Buen Vivir - Gutes Leben

Ein Konzept aus den Anden für ein gemeinwohlorientiertes Miteinander


1972 veröffentlichte der „Club of Rome“ seine Studie „Die Grenzen des Wachstums“ über die ökologische Belastbarkeit unseres Planeten, 1973 putschte General Pinochet gegen die demokratische sozialistische Regierung in Chile, was allgemeinhin als Startschuss für das neoliberale Narrativ des grenzenlosen kapitalistischen Wachstums betrachtet wird. Heute, 50 Jahre später, ist das ökologische Gleichgewicht auf unserem Planeten bereits nachhaltig zerstört.
Von einer sozial gerechten Welt auf der Basis umfassender Menschenrechte entfernen wir uns zunehmend. Ausbeutung und Zerstörung erreichen neue Dimensionen und werden immer radikaler von den Profiteuren des Systems verteidigt. Gegen jede Vernunft.

Alternative dekoloniale Ansätze gegen die Zerstörung

Buen Vivir stammt als übergreifende Lebens- und Entwicklungsphilosophie von den indigenen Gemeinschaften der Anden und ist Resultat der dort stattgefundenen Entwicklungen, der sozialen Kämpfe und auch der Spiritualität. Das gute Leben für alle könnte eine Alternative zum aktuellen Zustand der Welt sein und sollte daher auch im Globalen Norden diskutiert werden.

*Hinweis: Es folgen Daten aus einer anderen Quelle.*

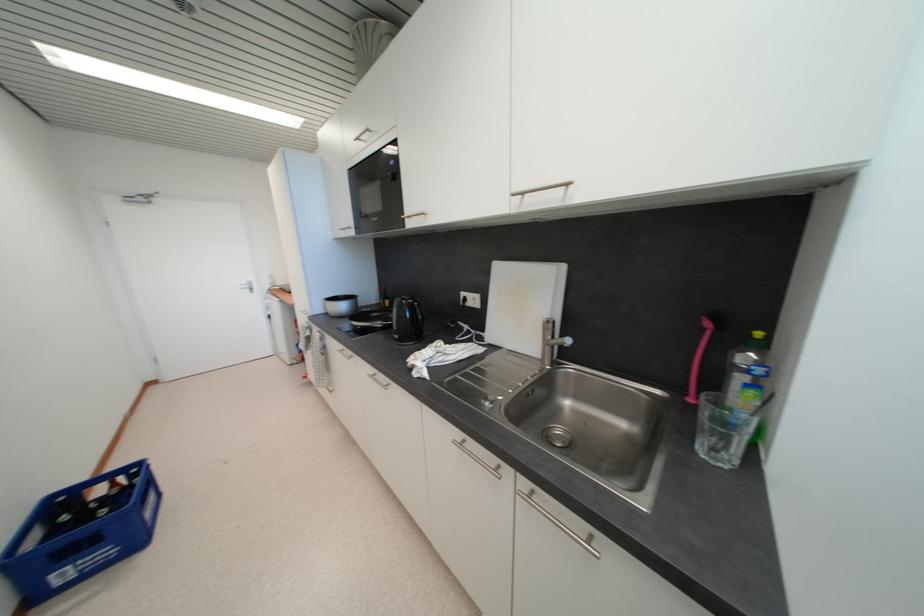
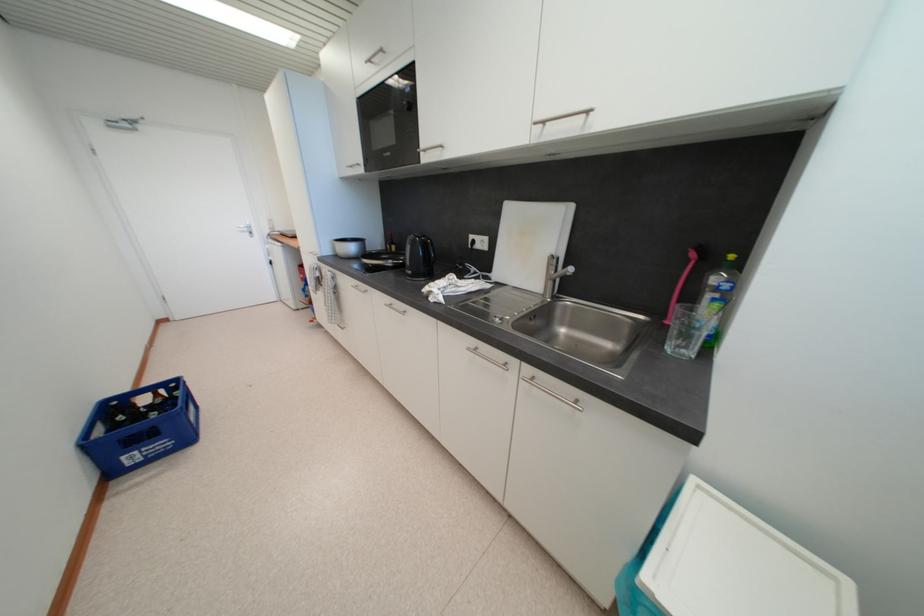
Locate, in the second image, the point that corresponds to the point at 558,339 in the first image.

(561, 275)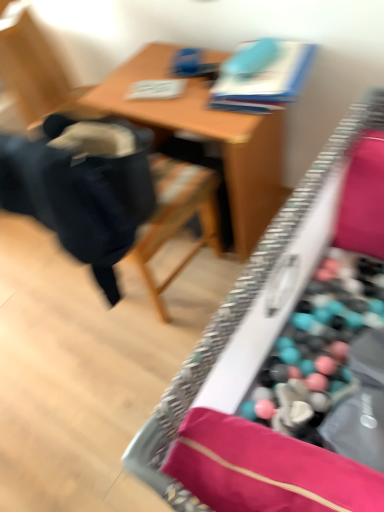
You are a GUI agent. You are given a task and a screenshot of the screen. Output one action in this format:
    pyautogui.click(x=<x>, y=<y>)
    Task: Click on the vacant space situated on the left part of black fabric chair at left
    
    Given the screenshot: What is the action you would take?
    pos(51,315)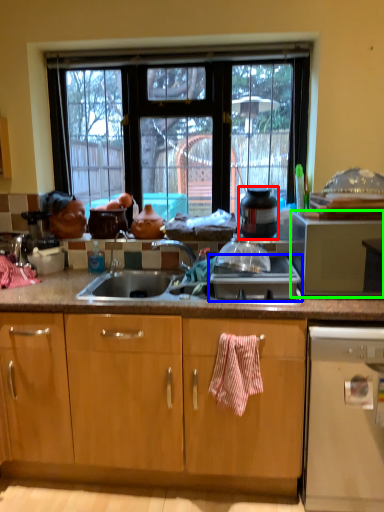
Question: Which is farther away from appliance (highlighted by a red box)? gas stove (highlighted by a blue box) or microwave oven (highlighted by a green box)?

Choices:
 (A) gas stove
 (B) microwave oven

Answer: (B)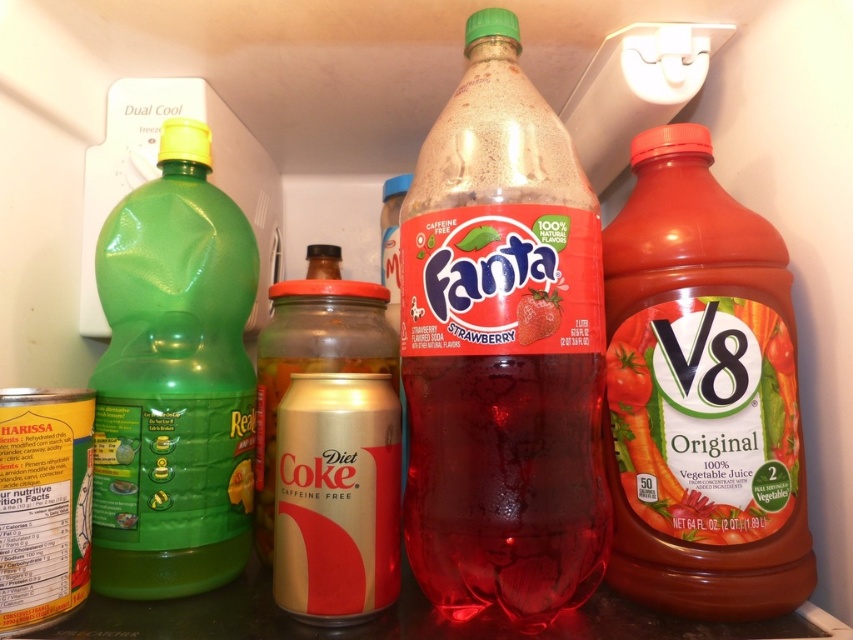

Das Konzept Buen Vivir steht auf folgenden zentralen inhaltlichen Säulen: Entwicklung kann sich nur im Gleichgewicht mit der Natur vollziehen, nicht gegen sie. Wohlstand ist nicht auf materiellen Konsum zu reduzieren, sondern sieht das Individuum als Teil der Gemeinschaft, in der Werte wie Wissen, soziale und kulturelle Anerkennung oder Ethik von zentraler Bedeutung sind. Das gute Leben ist keine individuelle Frage, sondern immer eingebunden in kollektive Prozesse des Gemeinschaftslebens. Die Vielfalt der Natur und der in verschiedenen Regionen lebenden  menschlichen Gemeinschaften ist konstituierend für jede Gesellschaft.

Statt individueller Konsumversprechen Glück in Gemeinschaft leben

Glück wird als Gemeinschaftszustand verstanden, im Unterschied zur Glücksdefinition als individualisiertes Konsumversprechen der westlichen Welt. Buen Vivir steht mehr in Bezug zu den wirtschaftlichen, sozialen und kulturellen Menschenrechten, während die kapitalistische Sicht auf die Menschenrechte der ersten Generation fokussiert, nämlich auf die persönlichen Freiheitsrechte. Buen Vivir unterscheidet sich auch von den klassischen sozialistischen Grundannahmen einer befreiten Gesellschaft, die zwar die Produktionsmittel verkollektivieren möchte, Entwicklung aber nicht an der Frage von Wachstum und den Grenzen der Ausbeutung  der Natur in Frage stellt.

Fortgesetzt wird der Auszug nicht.